The conference itself was pretty interesting. While we in our office are in the process of evaluating an ILM (Intergrated Learning Management) product called Moodle — which we are liking so far, partially because it’s written in PHP and is open-source — we found that there are plenty of other really expensive products that we could spend a year’s budget on. And plenty of on-line services ready to take the rest of our money as well. We only found one product that looked particularly valuable because of its ability to transform Power Point presentations into Flash files, but we’re not convinced that it would be a better investment than OpenOffice.org — which is free but less full-featured — would be. It was also an opportunity to do some networking, which I did a little of.

Mostly, though, the best reason to go to these things is because of the swag. Swag, of course, refers to all those little goodies that vendors give away: pens and Post-It notes branded with the company’s name, for example. I made out with a couple of T-shirts (always exciting for geeks), a frisbee, a tote bag (perfect for groceries), a mysterious tube-like device which turned out to be an on-the-spot hand sanitizer device (I swear, it’s like a highlighter pen — only it sanitizes streaks on your skin instead of turning it yellow), and a little stress-relief toy that’s shaped like a little man. And brochures and software samples, of course, though I’ve only ever recommended one software purchase based on a sample I received at a conference like this.

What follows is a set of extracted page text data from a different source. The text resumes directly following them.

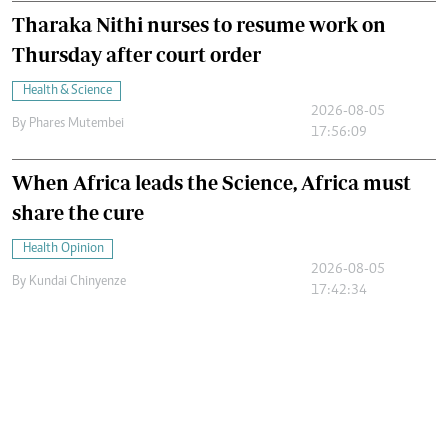
Tharaka Nithi nurses to resume work on
Thursday after court order
Health & Science
2026-08-05
By
Phares Mutembei
17:56:09
When Africa leads the Science, Africa must
share the cure
Health Opinion
2026-08-05
By
Kundai Chinyenze
17:42:34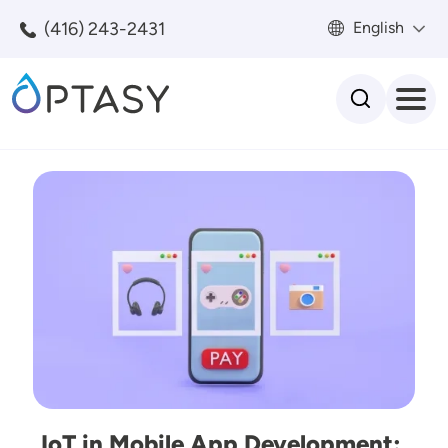
Skip to main content
(416) 243-2431
English
Search
Image
IoT in Mobile App Development: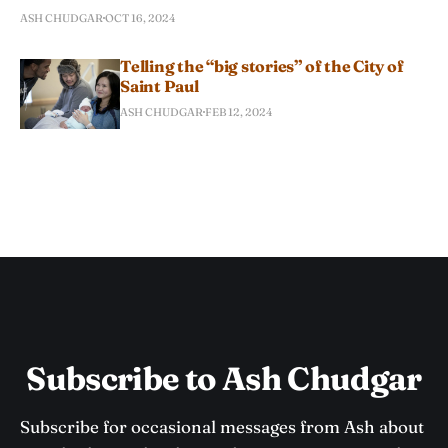
ASH CHUDGAR
OCT 16, 2024
Telling the “big stories” of the City of
Saint Paul
ASH CHUDGAR
FEB 12, 2024
Subscribe to Ash Chudgar
Subscribe for occasional messages from Ash about 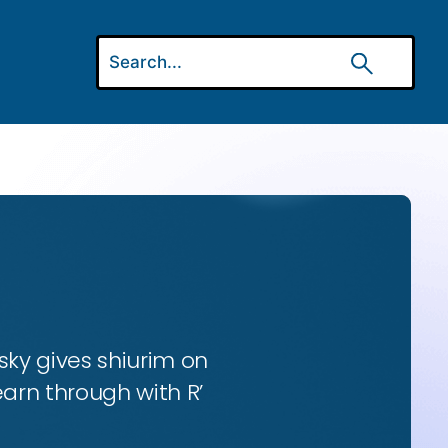
ky gives shiurim on
earn through with R’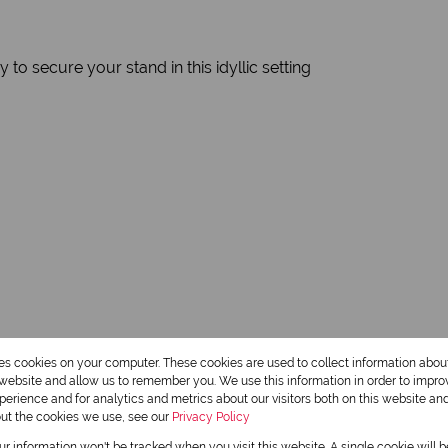
to secure your stand in this idyllic setting
res cookies on your computer. These cookies are used to collect information abo
r website and allow us to remember you. We use this information in order to impr
erience and for analytics and metrics about our visitors both on this website an
out the cookies we use, see our
Privacy Policy
our information won't be tracked when you visit this website. A single cookie will 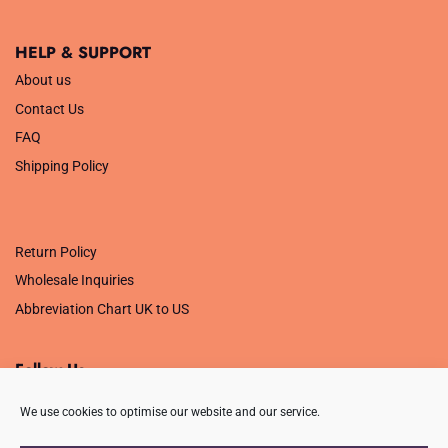
HELP & SUPPORT
About us
Contact Us
FAQ
Shipping Policy
.
Return Policy
Wholesale Inquiries
Abbreviation Chart UK to US
Follow Us
We use cookies to optimise our website and our service.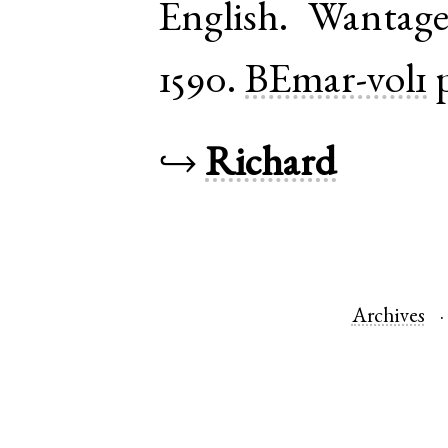
English
.
Wantag
1590.
BEmar-vol1
↪
Richard
Archives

However, the best item of swag that I picked up was a little green dinosaur made of foam and attached to the end of a stiff wire. For some reason, the cats seem to really love this and will attack it madly whenever I bring it out and dangle it in front of the.

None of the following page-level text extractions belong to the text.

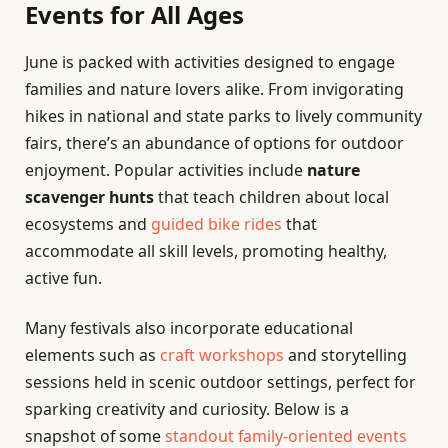
Events for All Ages
June is packed with activities designed to engage
families and nature lovers alike. From invigorating
hikes in national and state parks to lively community
fairs, there’s an abundance of options for outdoor
enjoyment. Popular activities include
nature
scavenger hunts
that teach children about local
ecosystems and
guided bike rides
that
accommodate all skill levels, promoting healthy,
active fun.
Many festivals also incorporate educational
elements such as
craft workshops
and storytelling
sessions held in scenic outdoor settings, perfect for
sparking creativity and curiosity. Below is a
snapshot of some
standout family-oriented events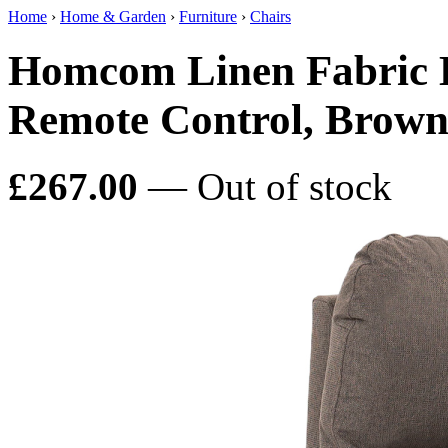
Home
›
Home & Garden
›
Furniture
›
Chairs
Homcom Linen Fabric El
Remote Control, Brow
£267.00
— Out of stock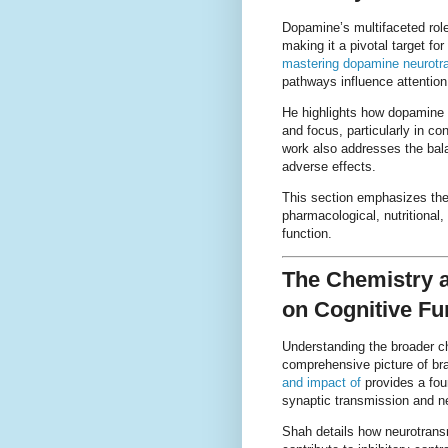
Dopamine’s multifaceted role
making it a pivotal target f
mastering dopamine neurotr
pathways influence attention,
He highlights how dopamine a
and focus, particularly in c
work also addresses the bala
adverse effects.
This section emphasizes the
pharmacological, nutritional
function.
The Chemistry a
on Cognitive Fu
Understanding the broader ch
comprehensive picture of bra
and impact of
provides a fou
synaptic transmission and neu
Shah details how neurotrans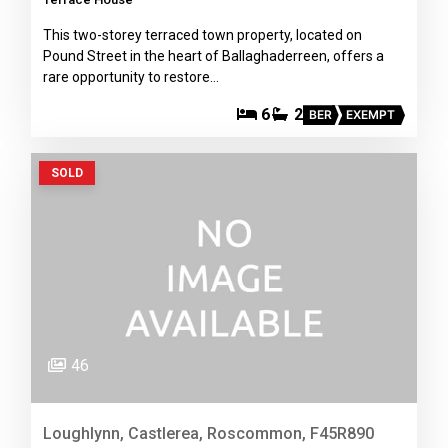
This two-storey terraced town property, located on
Pound Street in the heart of Ballaghaderreen, offers a
rare opportunity to restore…
6
2
BER
EXEMPT
SOLD
46
Loughlynn, Castlerea, Roscommon, F45R890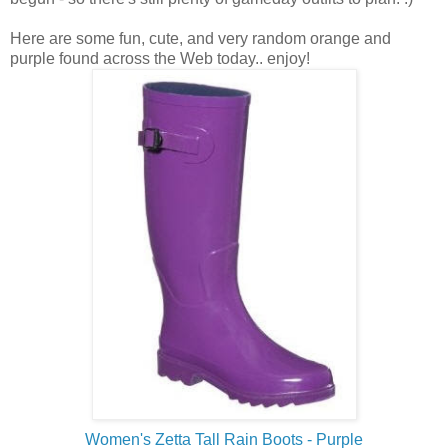
Here are some fun, cute, and very random orange and
purple found across the Web today.. enjoy!
Women's Zetta Tall Rain Boots - Purple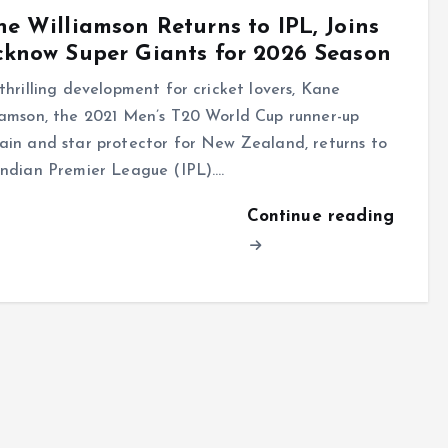
e Williamson Returns to IPL, Joins
know Super Giants for 2026 Season
 thrilling development for cricket lovers, Kane
iamson, the 2021 Men’s T20 World Cup runner-up
ain and star protector for New Zealand, returns to
Indian Premier League (IPL).…
Continue reading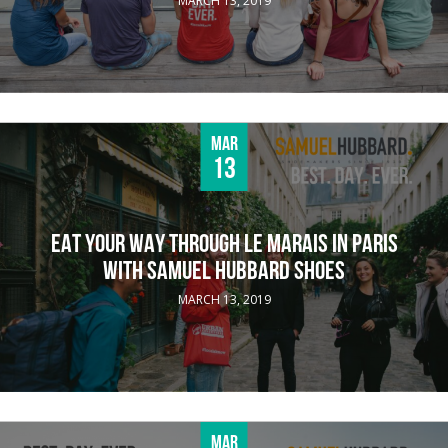
MARCH 13, 2019
Mar
13
EAT YOUR WAY THROUGH LE MARAIS IN PARIS
WITH SAMUEL HUBBARD SHOES
MARCH 13, 2019
Mar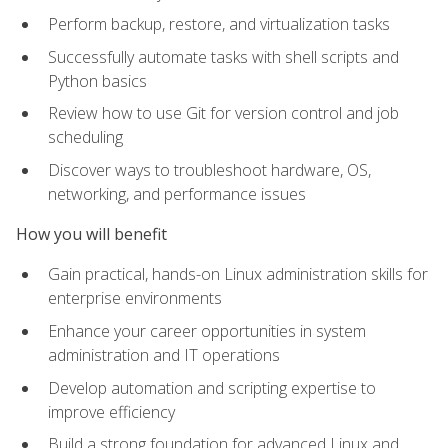
Perform backup, restore, and virtualization tasks
Successfully automate tasks with shell scripts and
Python basics
Review how to use Git for version control and job
scheduling
Discover ways to troubleshoot hardware, OS,
networking, and performance issues
How you will benefit
Gain practical, hands-on Linux administration skills for
enterprise environments
Enhance your career opportunities in system
administration and IT operations
Develop automation and scripting expertise to
improve efficiency
Build a strong foundation for advanced Linux and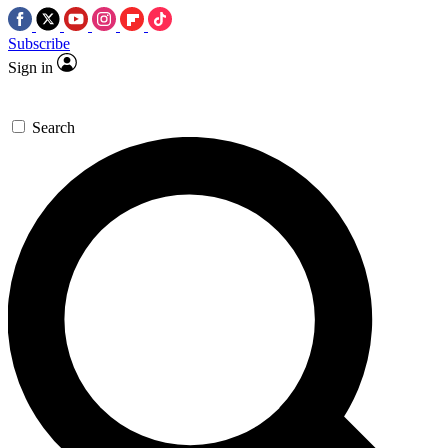
Subscribe
Sign in
Search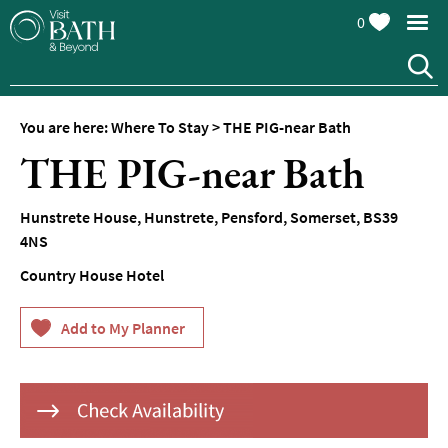
0
Hotels
Spa
Hotels
You are here:
Where To Stay
>
THE PIG-near Bath
Guesthouses
THE PIG-near Bath
and
B&Bs
Hunstrete House, Hunstrete
,
Pensford
,
Somerset
,
BS39
Pubs
4NS
with
Rooms
Country House Hotel
Self-
Catering
Youth
Hostels
&
Budget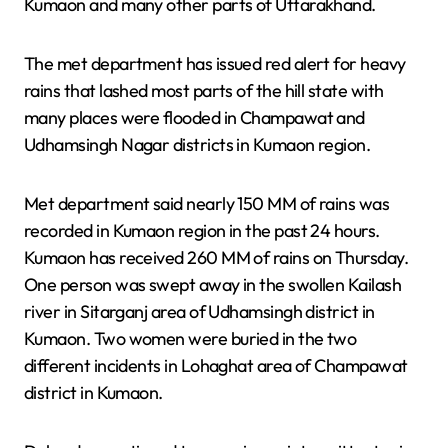
Kumaon and many other parts of Uttarakhand.
The met department has issued red alert for heavy
rains that lashed most parts of the hill state with
many places were flooded in Champawat and
Udhamsingh Nagar districts in Kumaon region.
Met department said nearly 150 MM of rains was
recorded in Kumaon region in the past 24 hours.
Kumaon has received 260 MM of rains on Thursday.
One person was swept away in the swollen Kailash
river in Sitarganj area of Udhamsingh district in
Kumaon. Two women were buried in the two
different incidents in Lohaghat area of Champawat
district in Kumaon.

The next day, sadly, Jennifer and I discovered that our cat Allegra has bone cancer. We don’t have much time left with her, which is a shame. This news came especially hard because we’re still dealing with the grief of having lost Rebecca so suddenly.

October is turning out to be a bad month for animals in my family. First we lost Rebecca, then we got the bad news about Allegra; and earlier this week, my parents had to put down their little dog Rover.

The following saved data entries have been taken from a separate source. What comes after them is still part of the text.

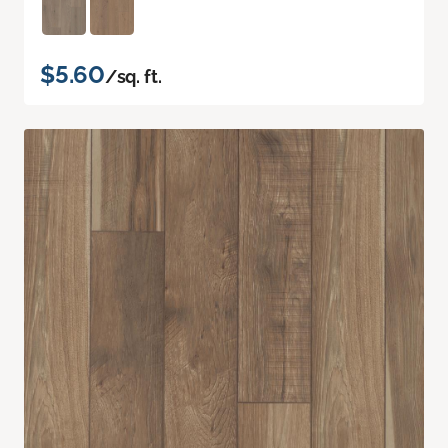
$5.60
/sq. ft.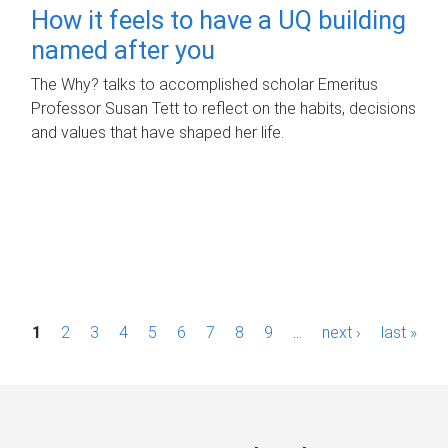
How it feels to have a UQ building
named after you
The Why? talks to accomplished scholar Emeritus
Professor Susan Tett to reflect on the habits, decisions
and values that have shaped her life.
P
1
2
3
4
5
6
7
8
9
…
next ›
last »
a
g
e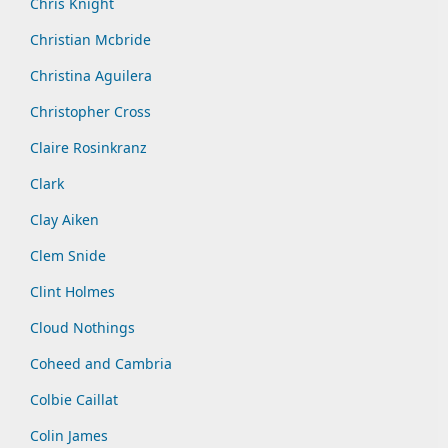
Chris Knight
Christian Mcbride
Christina Aguilera
Christopher Cross
Claire Rosinkranz
Clark
Clay Aiken
Clem Snide
Clint Holmes
Cloud Nothings
Coheed and Cambria
Colbie Caillat
Colin James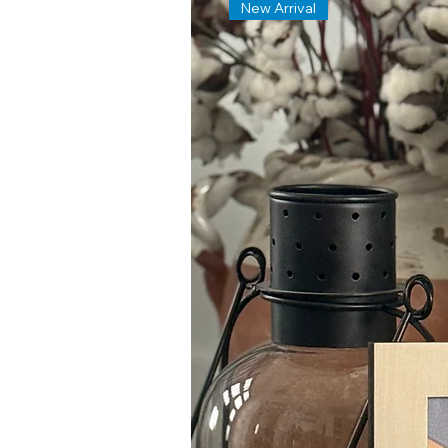
New Arrival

I’m hoping November turns out to be better.

On the writing front, things are progressing slowly. I finally finished up the rough draft of “The Winds of Patwin County”; it’s about 15,000 words long altogether, one of the longest stories I’ve ever written. There were a couple of points where I almost gave up on it; but now it’s done. I also finished up the first draft (as opposed to the rough draft) of “Variations on a Theme”, which, so far, has gotten fairly decent comments from the one or two folks who have looked at it. I don’t like the title, though, and I’m unsatisfied with the ending, and I think I tried too hard in a couple of places. If you’re interested in reading it, drop me a line and let me know.

I also received a draft of part two of “A Thousand Times Before” from my friend Ed, and, along with some ideas that Jennifer gave me, I think that story has some Serious Potential. I probably won’t get to finishing that or finishing the first draft of “The Winds of Patwin County”, though, until December at the earliest. Because November, of course, is National Novel Writing Month, and I’ll be participating in that. My outline for The Outer Darkness, the novel I’ll be writing, is going slowly and with great difficulty, and I may simply scrap the whole thing and rework the entire storyline from scratch in a couple of days.

So, in summary: Life goes on, in spite of the randomness of animal health, the writing goes on. My goal is to be a full-time writer within five years, but I’ve got a long ways to go. I plan to write at least 2,000 words a day during November (so that I’ll have 60,000 words of The Outer Darkness done); hopefully, I’ll be able to write down some preliminary notes on a couple of stories as well: “Dracula Ate My Homework” and “Sunday Services”, but I won’t stress if I don’t.